(Stored records)
· · · · · · ·

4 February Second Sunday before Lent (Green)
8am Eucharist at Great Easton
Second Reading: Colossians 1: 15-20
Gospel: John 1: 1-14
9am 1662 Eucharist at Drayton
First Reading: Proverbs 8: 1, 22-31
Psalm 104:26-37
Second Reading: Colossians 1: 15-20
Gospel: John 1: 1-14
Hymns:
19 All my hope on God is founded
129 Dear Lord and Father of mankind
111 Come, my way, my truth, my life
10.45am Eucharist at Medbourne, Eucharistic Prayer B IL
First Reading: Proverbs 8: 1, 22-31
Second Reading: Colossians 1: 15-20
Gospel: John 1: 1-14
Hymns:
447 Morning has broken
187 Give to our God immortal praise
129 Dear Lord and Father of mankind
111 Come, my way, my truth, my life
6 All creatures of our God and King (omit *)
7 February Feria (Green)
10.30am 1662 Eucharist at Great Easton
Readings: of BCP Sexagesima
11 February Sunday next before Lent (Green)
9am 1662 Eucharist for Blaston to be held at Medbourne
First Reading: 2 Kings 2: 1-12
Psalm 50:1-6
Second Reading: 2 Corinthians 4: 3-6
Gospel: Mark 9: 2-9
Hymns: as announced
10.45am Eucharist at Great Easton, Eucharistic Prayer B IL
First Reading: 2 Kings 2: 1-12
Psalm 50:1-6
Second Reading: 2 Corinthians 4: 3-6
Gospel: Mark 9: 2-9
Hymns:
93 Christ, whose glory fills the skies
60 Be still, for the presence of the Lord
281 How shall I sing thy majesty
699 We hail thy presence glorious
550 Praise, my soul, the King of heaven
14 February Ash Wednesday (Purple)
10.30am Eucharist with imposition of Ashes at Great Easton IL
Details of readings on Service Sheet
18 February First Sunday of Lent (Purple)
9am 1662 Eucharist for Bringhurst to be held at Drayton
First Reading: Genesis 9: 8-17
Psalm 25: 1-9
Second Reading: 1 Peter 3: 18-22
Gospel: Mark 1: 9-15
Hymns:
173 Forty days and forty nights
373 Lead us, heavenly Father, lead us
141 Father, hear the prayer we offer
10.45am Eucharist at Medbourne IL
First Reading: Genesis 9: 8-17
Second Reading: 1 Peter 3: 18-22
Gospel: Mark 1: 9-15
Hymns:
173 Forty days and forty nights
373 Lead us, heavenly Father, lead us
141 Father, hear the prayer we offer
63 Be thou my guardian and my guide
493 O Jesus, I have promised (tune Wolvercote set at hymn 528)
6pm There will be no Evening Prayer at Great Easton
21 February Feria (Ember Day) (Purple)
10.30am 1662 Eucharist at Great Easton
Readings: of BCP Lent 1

· · · · · · ·

--- WHAT THE EXERCISE ASKS ---
With nothing omitted, set down all of the records again.

--- SOLUTION ---
4 February Second Sunday before Lent (Green)
8am Eucharist at Great Easton
Second Reading: Colossians 1: 15-20
Gospel: John 1: 1-14
9am 1662 Eucharist at Drayton
First Reading: Proverbs 8: 1, 22-31
Psalm 104:26-37
Second Reading: Colossians 1: 15-20
Gospel: John 1: 1-14
Hymns:
19 All my hope on God is founded
129 Dear Lord and Father of mankind
111 Come, my way, my truth, my life
10.45am Eucharist at Medbourne, Eucharistic Prayer B IL
First Reading: Proverbs 8: 1, 22-31
Second Reading: Colossians 1: 15-20
Gospel: John 1: 1-14
Hymns:
447 Morning has broken
187 Give to our God immortal praise
129 Dear Lord and Father of mankind
111 Come, my way, my truth, my life
6 All creatures of our God and King (omit *)
7 February Feria (Green)
10.30am 1662 Eucharist at Great Easton
Readings: of BCP Sexagesima
11 February Sunday next before Lent (Green)
9am 1662 Eucharist for Blaston to be held at Medbourne
First Reading: 2 Kings 2: 1-12
Psalm 50:1-6
Second Reading: 2 Corinthians 4: 3-6
Gospel: Mark 9: 2-9
Hymns: as announced
10.45am Eucharist at Great Easton, Eucharistic Prayer B IL
First Reading: 2 Kings 2: 1-12
Psalm 50:1-6
Second Reading: 2 Corinthians 4: 3-6
Gospel: Mark 9: 2-9
Hymns:
93 Christ, whose glory fills the skies
60 Be still, for the presence of the Lord
281 How shall I sing thy majesty
699 We hail thy presence glorious
550 Praise, my soul, the King of heaven
14 February Ash Wednesday (Purple)
10.30am Eucharist with imposition of Ashes at Great Easton IL
Details of readings on Service Sheet
18 February First Sunday of Lent (Purple)
9am 1662 Eucharist for Bringhurst to be held at Drayton
First Reading: Genesis 9: 8-17
Psalm 25: 1-9
Second Reading: 1 Peter 3: 18-22
Gospel: Mark 1: 9-15
Hymns:
173 Forty days and forty nights
373 Lead us, heavenly Father, lead us
141 Father, hear the prayer we offer
10.45am Eucharist at Medbourne IL
First Reading: Genesis 9: 8-17
Second Reading: 1 Peter 3: 18-22
Gospel: Mark 1: 9-15
Hymns:
173 Forty days and forty nights
373 Lead us, heavenly Father, lead us
141 Father, hear the prayer we offer
63 Be thou my guardian and my guide
493 O Jesus, I have promised (tune Wolvercote set at hymn 528)
6pm There will be no Evening Prayer at Great Easton
21 February Feria (Ember Day) (Purple)
10.30am 1662 Eucharist at Great Easton
Readings: of BCP Lent 1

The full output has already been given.